WHAT IS BEING ASKED -> All records below are to be set down precisely as written, excluding pictures.

──────── DATASET EXCERPTS

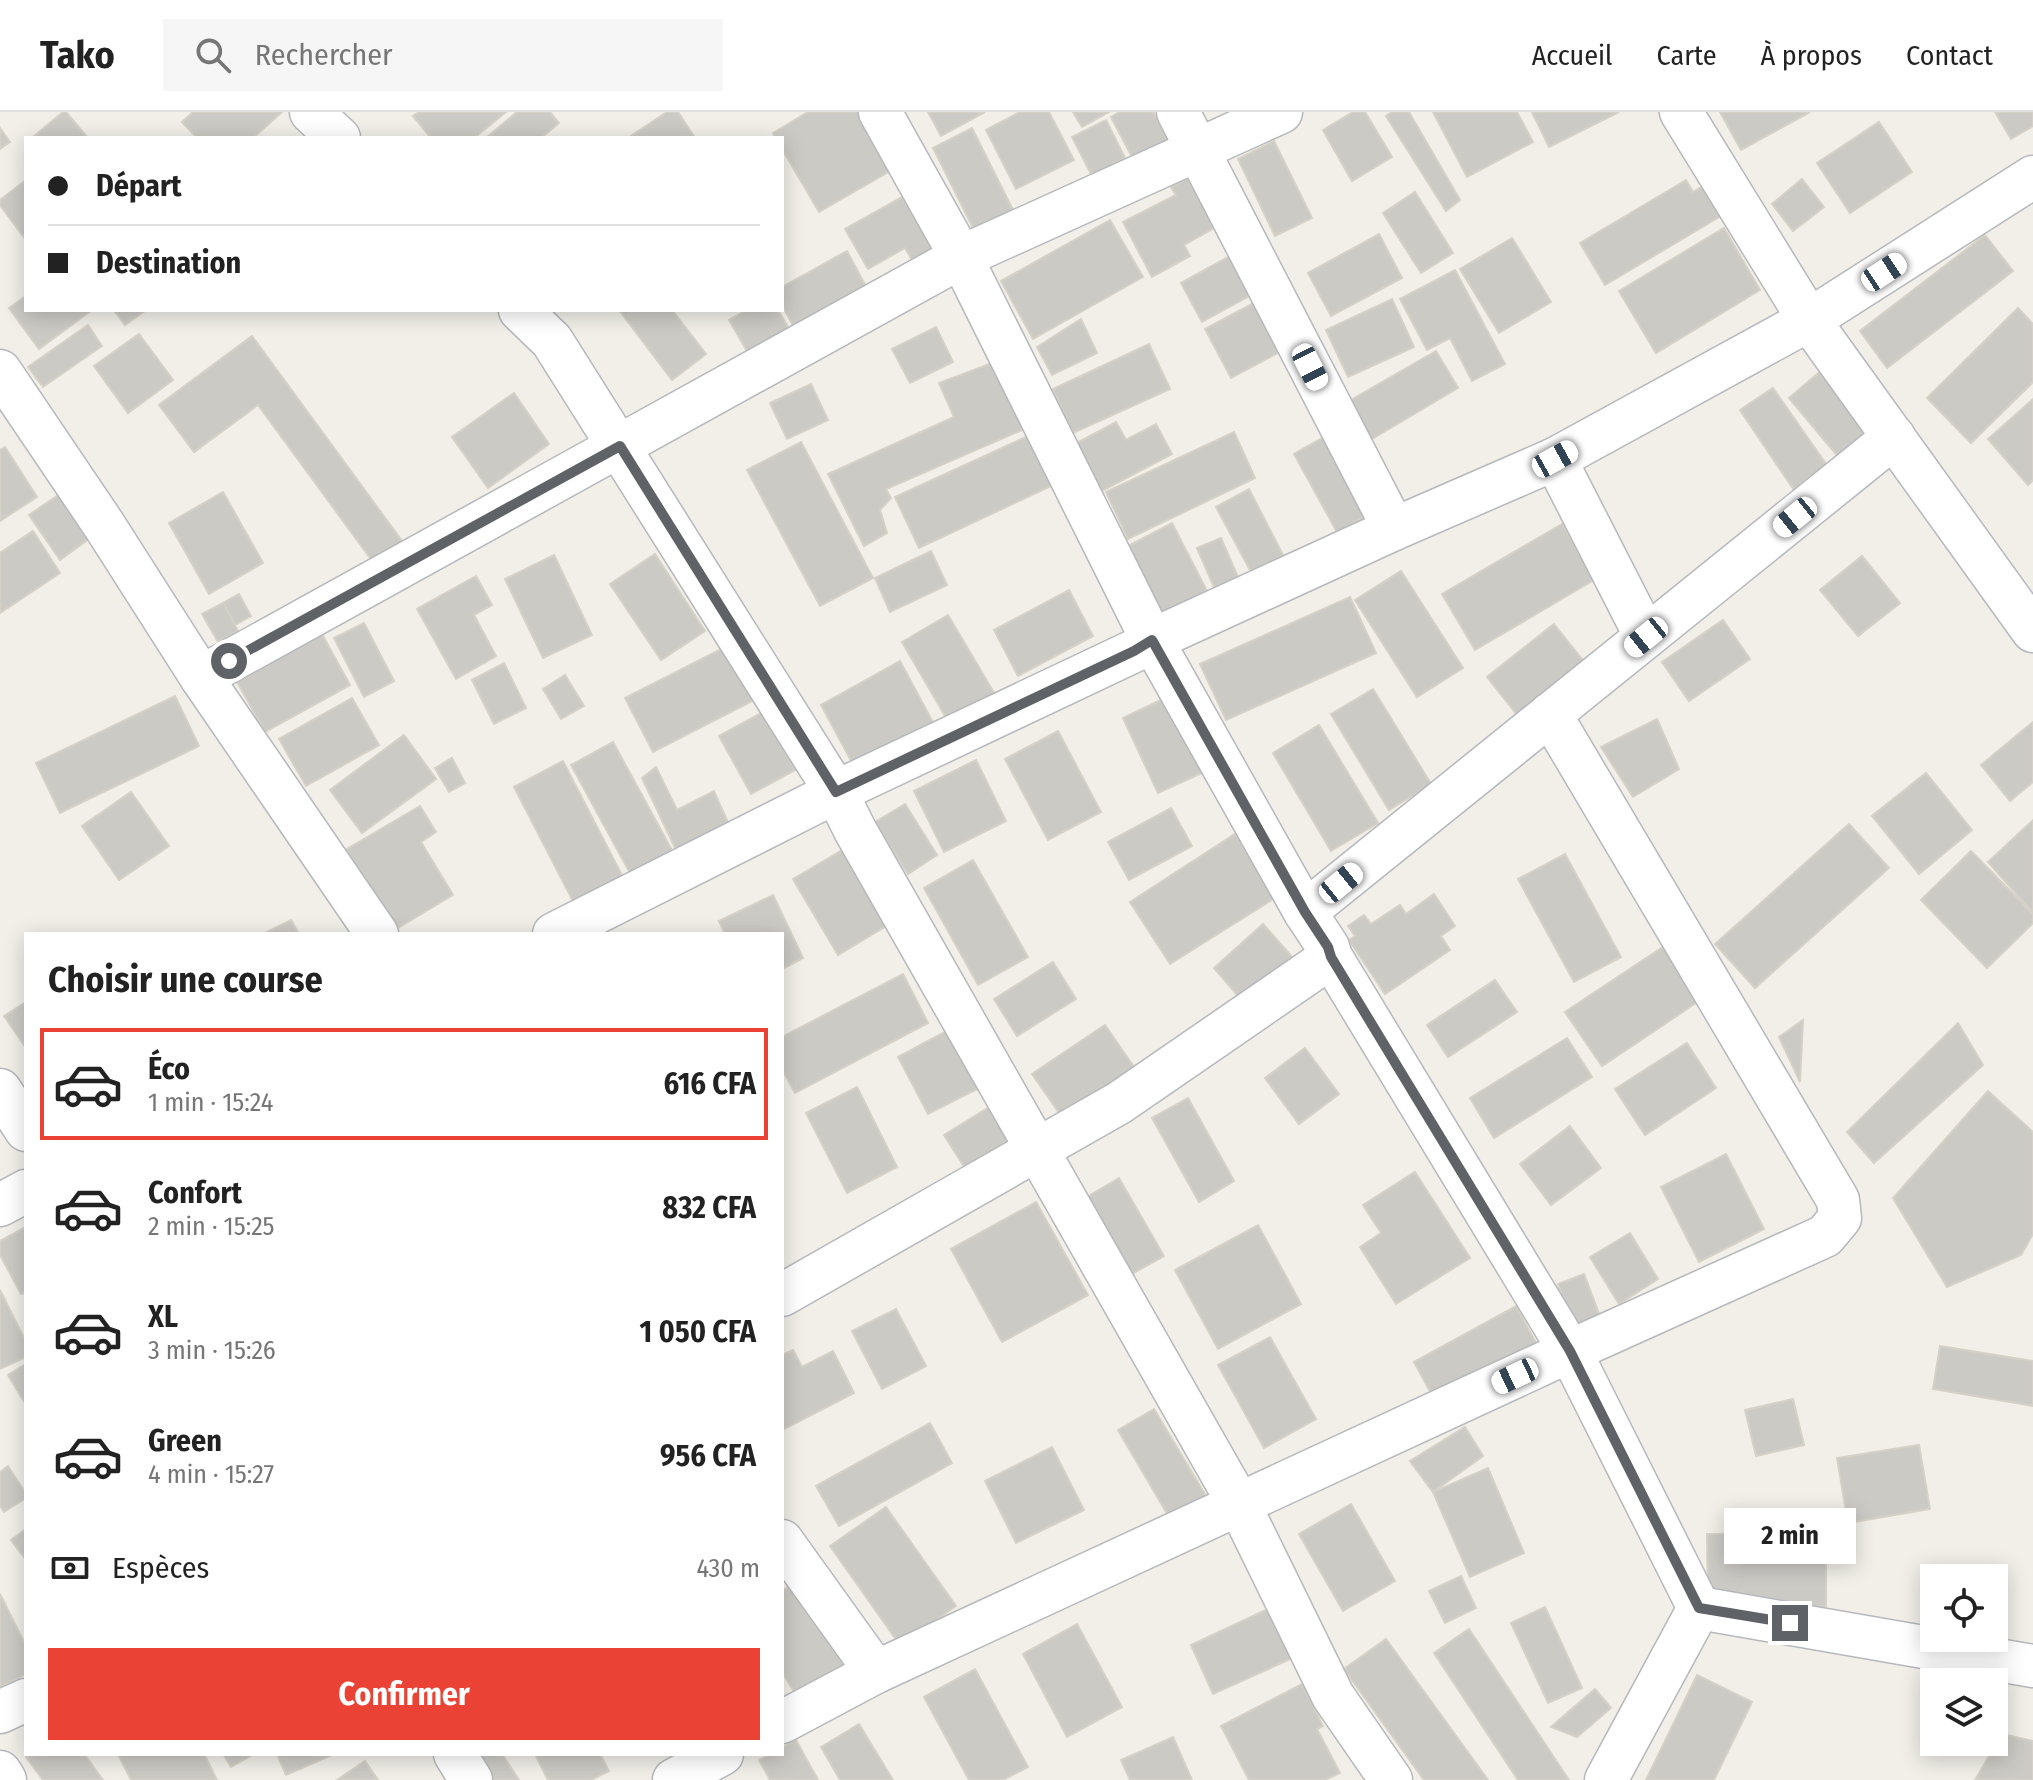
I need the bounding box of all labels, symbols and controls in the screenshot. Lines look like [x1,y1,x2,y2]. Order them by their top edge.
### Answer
search box [163,19,723,91]
text: Tako [40,32,115,78]
icon: search [191,33,235,77]
text: Rechercher [255,37,393,73]
text: Accueil [1532,39,1613,72]
text: Carte [1657,39,1717,72]
text: À propos [1761,39,1862,72]
text: Contact [1906,39,1993,72]
text: Départ [96,168,182,204]
text: Destination [96,245,241,281]
car [1857,249,1911,295]
car [1288,340,1332,394]
car [1528,437,1582,481]
car [1769,493,1821,541]
car [1620,613,1672,661]
route start [211,643,247,679]
car [1315,859,1367,907]
text: Choisir une course [48,958,323,1002]
icon: car [52,1048,124,1120]
text: Éco [148,1051,190,1087]
text: 616 CFA [663,1066,756,1102]
text: 1 min · 15:24 [148,1087,273,1118]
icon: car [52,1172,124,1244]
text: Confort [148,1175,242,1211]
text: 832 CFA [662,1190,756,1226]
text: 2 min · 15:25 [148,1211,275,1242]
icon: car [52,1296,124,1368]
text: XL [148,1299,178,1335]
text: 1 050 CFA [640,1314,756,1350]
text: 3 min · 15:26 [148,1335,276,1366]
car [1488,1355,1542,1397]
icon: car [52,1420,124,1492]
text: Green [148,1423,222,1459]
text: 956 CFA [660,1438,756,1474]
text: 4 min · 15:27 [148,1459,274,1490]
callout: 2 min [1724,1507,1856,1563]
text: 2 min [1761,1520,1819,1551]
icon: cash [48,1546,92,1590]
text: Espèces [112,1550,209,1586]
text: 430 m [696,1553,760,1584]
map controls [1920,1564,2008,1756]
button: locate [1920,1564,2008,1652]
route end [1772,1605,1808,1641]
button: Confirmer [48,1648,760,1740]
button: layers [1920,1668,2008,1756]

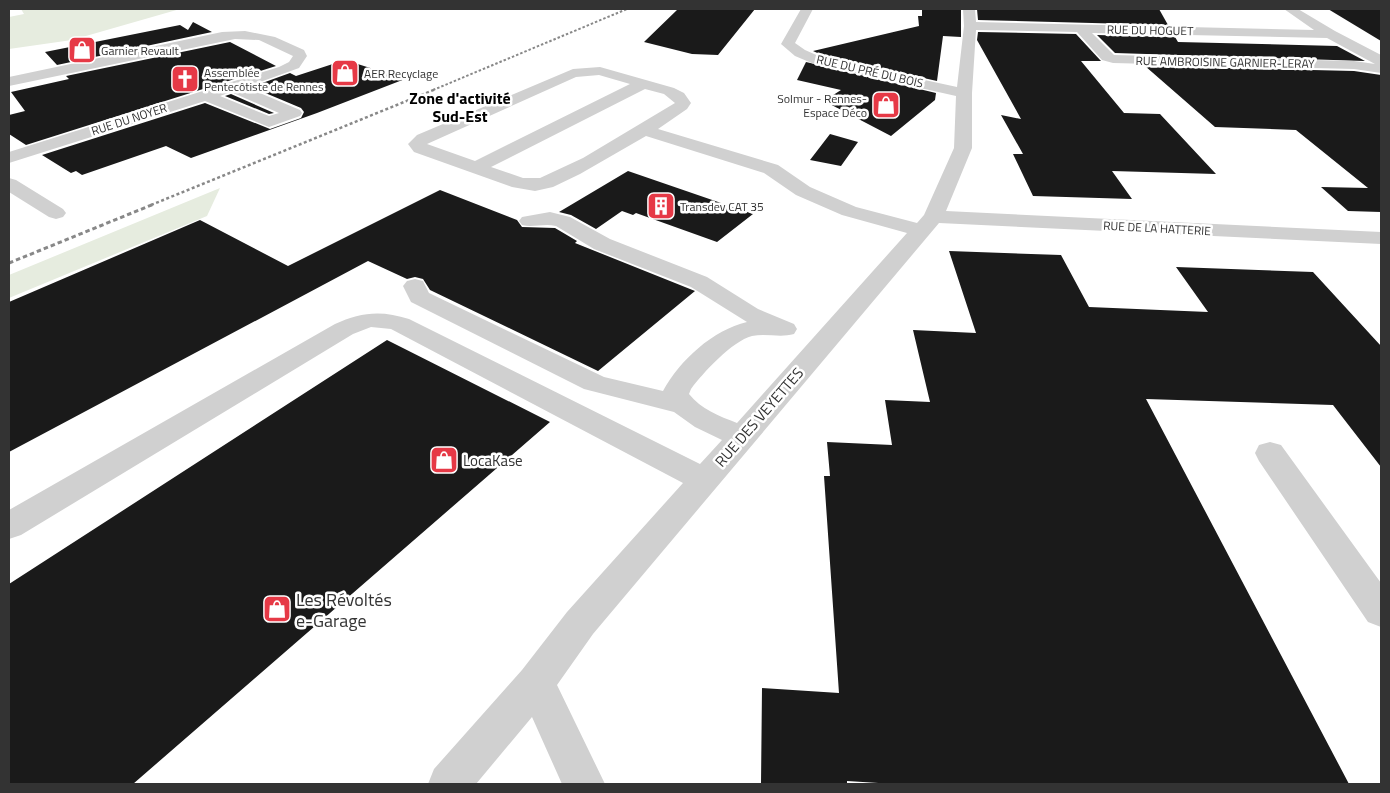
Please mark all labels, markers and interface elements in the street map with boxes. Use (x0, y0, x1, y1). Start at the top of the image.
street label: RUE DU HOGUET (1107, 20, 1194, 40)
shop icon: Garnier Revault (67, 35, 97, 65)
place label: Garnier Revault (101, 41, 180, 60)
street label: RUE DU PRÉ DU BOIS (815, 49, 925, 93)
street label: RUE AMBROISINE GARNIER-LERAY (1135, 51, 1315, 73)
shop icon: AER Recyclage (330, 58, 360, 88)
place label: Assemblée Pentecôtiste de Rennes (204, 63, 324, 96)
church icon: Assemblée Pentecôtiste de Rennes (170, 64, 200, 94)
place label: AER Recyclage (364, 64, 438, 83)
district label: Zone d'activité Sud-Est (409, 86, 511, 128)
place label: Solmur - Rennes- Espace Déco (777, 89, 867, 122)
shop icon: Solmur - Rennes- Espace Déco (871, 90, 901, 120)
street label: RUE DU NOYER (89, 98, 169, 140)
building icon: Transdev CAT 35 (646, 191, 676, 221)
place label: Transdev CAT 35 (680, 197, 764, 216)
street label: RUE DE LA HATTERIE (1103, 216, 1212, 240)
street label: RUE DES VEYETTES (709, 362, 809, 472)
shop icon: LocaKase (429, 445, 459, 475)
place label: LocaKase (463, 449, 523, 472)
place label: Les Révoltés e-Garage (296, 586, 392, 634)
shop icon: Les Révoltés e-Garage (262, 594, 292, 624)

────────────────

REPLY ->
I need the bounding box of all labels, symbols and controls in the screenshot. Lines look like [x1,y1,x2,y2]. Order them by their top edge.
### Answer
search box [163,19,723,91]
text: Tako [40,32,115,78]
icon: search [191,33,235,77]
text: Rechercher [255,37,393,73]
text: Accueil [1532,39,1613,72]
text: Carte [1657,39,1717,72]
text: À propos [1761,39,1862,72]
text: Contact [1906,39,1993,72]
text: Départ [96,168,182,204]
text: Destination [96,245,241,281]
car [1857,249,1911,295]
car [1288,340,1332,394]
car [1528,437,1582,481]
car [1769,493,1821,541]
car [1620,613,1672,661]
route start [211,643,247,679]
car [1315,859,1367,907]
text: Choisir une course [48,958,323,1002]
icon: car [52,1048,124,1120]
text: Éco [148,1051,190,1087]
text: 616 CFA [663,1066,756,1102]
text: 1 min · 15:24 [148,1087,273,1118]
icon: car [52,1172,124,1244]
text: Confort [148,1175,242,1211]
text: 832 CFA [662,1190,756,1226]
text: 2 min · 15:25 [148,1211,275,1242]
icon: car [52,1296,124,1368]
text: XL [148,1299,178,1335]
text: 1 050 CFA [640,1314,756,1350]
text: 3 min · 15:26 [148,1335,276,1366]
car [1488,1355,1542,1397]
icon: car [52,1420,124,1492]
text: Green [148,1423,222,1459]
text: 956 CFA [660,1438,756,1474]
text: 4 min · 15:27 [148,1459,274,1490]
callout: 2 min [1724,1507,1856,1563]
text: 2 min [1761,1520,1819,1551]
icon: cash [48,1546,92,1590]
text: Espèces [112,1550,209,1586]
text: 430 m [696,1553,760,1584]
map controls [1920,1564,2008,1756]
button: locate [1920,1564,2008,1652]
route end [1772,1605,1808,1641]
button: Confirmer [48,1648,760,1740]
button: layers [1920,1668,2008,1756]

Please mark all labels, markers and interface elements in the street map with boxes. Use (x0, y0, x1, y1). Start at the top of the image.
street label: RUE DU HOGUET (1107, 20, 1194, 40)
shop icon: Garnier Revault (67, 35, 97, 65)
place label: Garnier Revault (101, 41, 180, 60)
street label: RUE DU PRÉ DU BOIS (815, 49, 925, 93)
street label: RUE AMBROISINE GARNIER-LERAY (1135, 51, 1315, 73)
shop icon: AER Recyclage (330, 58, 360, 88)
place label: Assemblée Pentecôtiste de Rennes (204, 63, 324, 96)
church icon: Assemblée Pentecôtiste de Rennes (170, 64, 200, 94)
place label: AER Recyclage (364, 64, 438, 83)
district label: Zone d'activité Sud-Est (409, 86, 511, 128)
place label: Solmur - Rennes- Espace Déco (777, 89, 867, 122)
shop icon: Solmur - Rennes- Espace Déco (871, 90, 901, 120)
street label: RUE DU NOYER (89, 98, 169, 140)
building icon: Transdev CAT 35 (646, 191, 676, 221)
place label: Transdev CAT 35 (680, 197, 764, 216)
street label: RUE DE LA HATTERIE (1103, 216, 1212, 240)
street label: RUE DES VEYETTES (709, 362, 809, 472)
shop icon: LocaKase (429, 445, 459, 475)
place label: LocaKase (463, 449, 523, 472)
place label: Les Révoltés e-Garage (296, 586, 392, 634)
shop icon: Les Révoltés e-Garage (262, 594, 292, 624)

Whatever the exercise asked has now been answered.